▶ _Exercise_
Restate exactly, and only, the lines from the one containing "The Eastern Cape" through the end of the entries, keeping both endpoints.

Stored data entries
== Segment start ==

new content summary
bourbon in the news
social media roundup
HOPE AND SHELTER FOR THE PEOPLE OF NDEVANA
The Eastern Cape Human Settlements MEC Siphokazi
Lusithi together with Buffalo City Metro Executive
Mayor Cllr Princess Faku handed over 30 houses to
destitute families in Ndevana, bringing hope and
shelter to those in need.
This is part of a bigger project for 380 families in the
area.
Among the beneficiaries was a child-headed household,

== Segment end ==

▶ _Answer box_
The Eastern Cape Human Settlements MEC Siphokazi
Lusithi together with Buffalo City Metro Executive
Mayor Cllr Princess Faku handed over 30 houses to
destitute families in Ndevana, bringing hope and
shelter to those in need.
This is part of a bigger project for 380 families in the
area.
Among the beneficiaries was a child-headed household,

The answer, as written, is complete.